We will address the latter issue first: there are no true population statistics for party identification because party ID is a value or opinion, and not a demographic characteristic. Party ID, by definition, means which party you ‘most identify with’. As the definition implies, this identification is not fixed; it can change over time and is subject to the opinions of the respondent. While much existing research (Campbell, Converse, Miller and Stokes, 1960) has shown that for most people party identification is something they ‘inherit’ from their parents and keep throughout their lives, other research (Fiorina, 1981; Brody & Rothenberg, 1988; Franklin & Jackson 1983) has shown that population-wide, party ID ebbs and flows based on a number of factors.

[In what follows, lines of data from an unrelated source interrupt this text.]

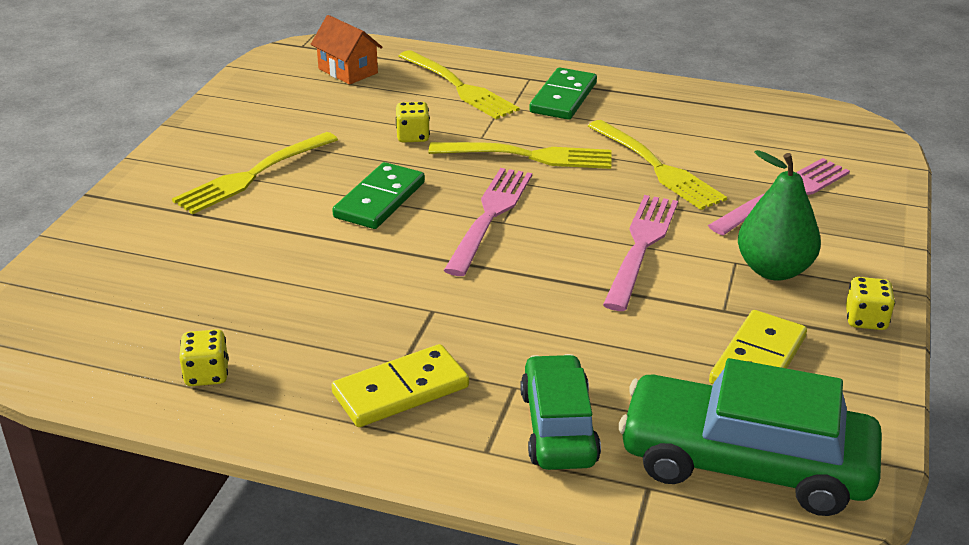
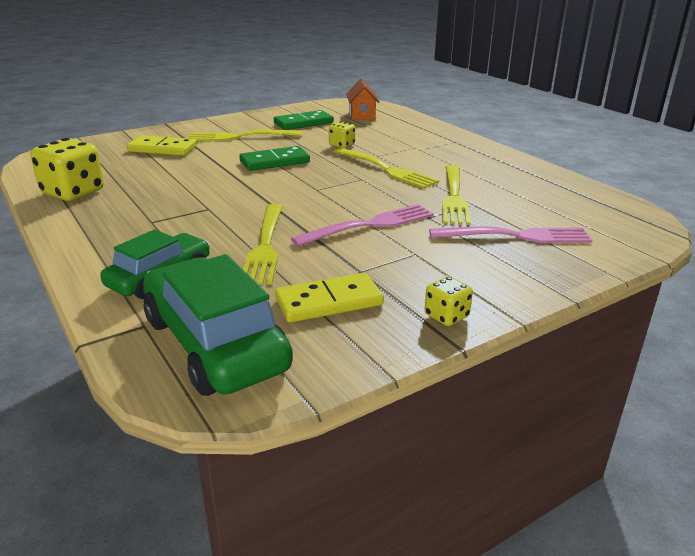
camera: 40 degrees right, 5 degrees down
(207, 374) = (73, 192): yellow dice -> yellow dice, size x1.91
(401, 390) = (127, 230): yellow domino -> yellow domino (162, 149)
(459, 87) = (406, 134): yellow fork -> yellow fork (265, 246)
(490, 216) = (314, 185): pink fork -> none
(563, 98) = (458, 153): green domino -> green domino (303, 123)
(773, 270) = (432, 266): green pear -> none

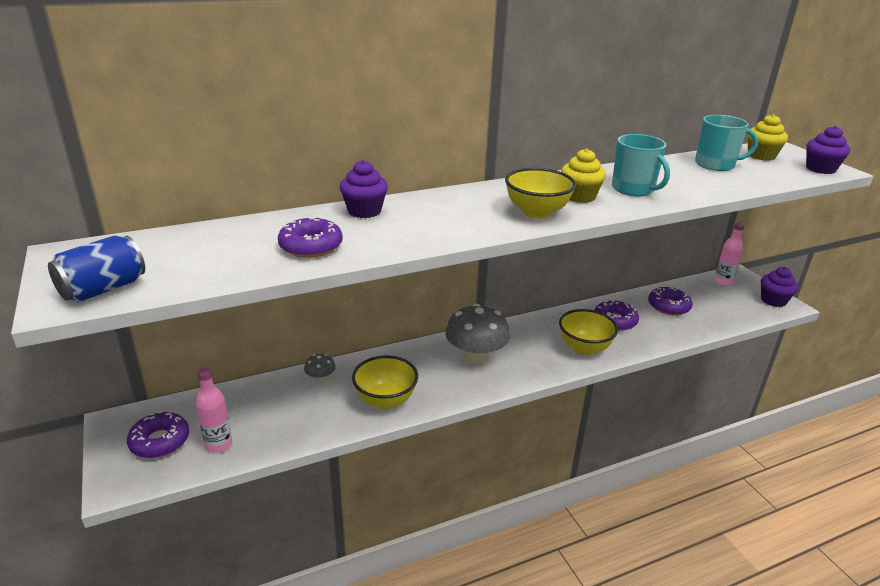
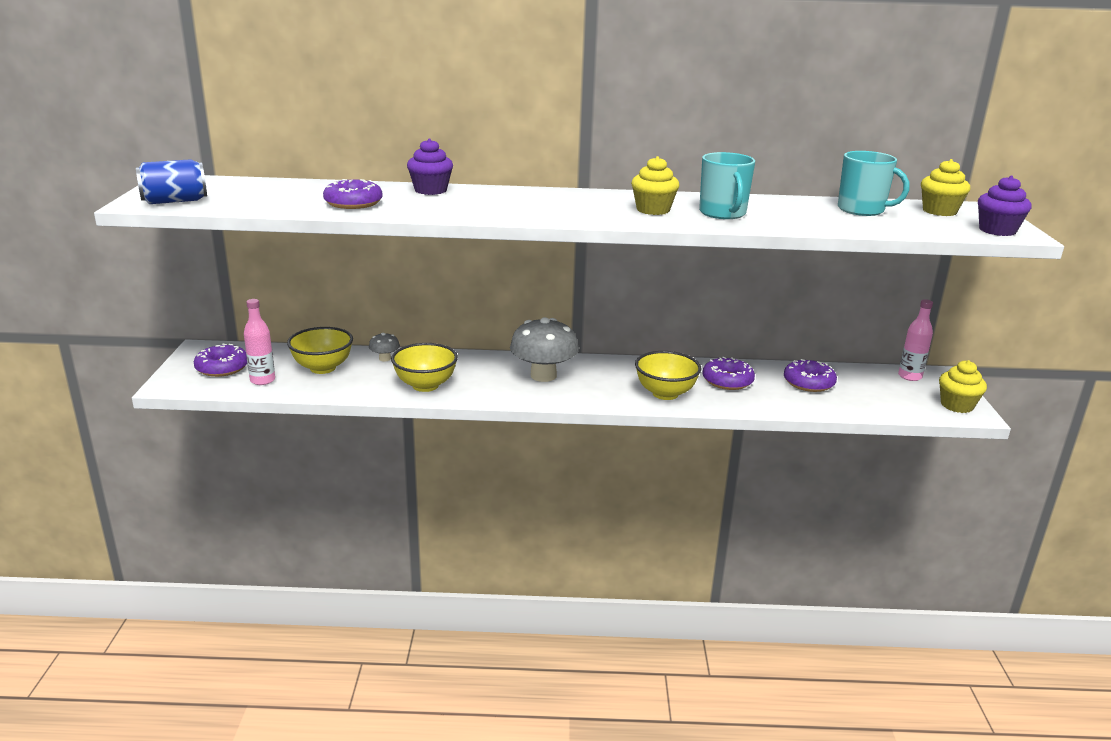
camera: 25 degrees right, 5 degrees down
(536, 212) = (587, 213): yellow bowl -> yellow bowl (323, 368)
(773, 300) = (957, 405): purple cupcake -> yellow cupcake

As a community, we do have some guidance based on the very high quality work done by the General Social Survey (link) and the American National Election Studies (link). The ANES provides estimates of party ID statistics based on annual surveys of the US population. However, since the ANES is only conducted once a year and is usually slightly behind current, it can only provide a macro estimate for party ID and does not provide much guidance on the monthly and weekly variations we often see. Below is data from the ANES on party ID from 1968 through 2008. Note the variation year over year.
In the absence of a standard metric for party identification, the research community has developed a multitude of ways to measure party identification. This goes back to the first challenge mentioned above: no standard industry question. Every pollster has their own recipe for the question wording, response options, follow-up questions and reporting practices. Here is how Ipsos asks party ID:
One of the most important parts of our question, and the part that causes much of the variation in reported party ID splits, is the follow-up question for Independents and others. We call this our “push” question. It functions by “pushing” people who nominally identify themselves as Independents to pick the side (Democrat/Republican) they most agree with or the one they “lean” towards. When we report our final party ID figures we include these “leaners” with our Democrats and Republicans. This causes our Democrat and Republican populations to appear high and our Independent population to appear low compared to other pollsters who do not push independents. The results, both pre and post push question, from our January through April 2012 party ID question is:
We push our leaners for two important reasons. First, we’ve been doing it for a decade and want to keep our trend data. Second, and more importantly, we have discovered that “leaners” actually behave very similarly to regular partisans when it comes to casting a vote. When we focus on horserace questions (such as Obama vs. Romney), separating leaners from the true Independents and including them with partisans actually yields a more accurate depiction of likely voting behavior. Data from our horse race question, Jan-April 2012 divided by our full party ID spread:
This data indicates that leaners are actually more similar to regular partisans than towards true Independents. Our take is that reporting the “unpushed” independents obscures this important data and 1) makes the independent population seem larger than it really is and 2) makes the election appear more volatile than it really is.
However, we continue to receive numerous inquiries into our Independent population and party ID splits. Therefore, moving forward Ipsos is going to publish both our “pushed” version of the party ID and the unpushed numbers. We feel this will offer clarity to the situation, and it also further reiterates Ipsos’ commitment to a transparent polling process.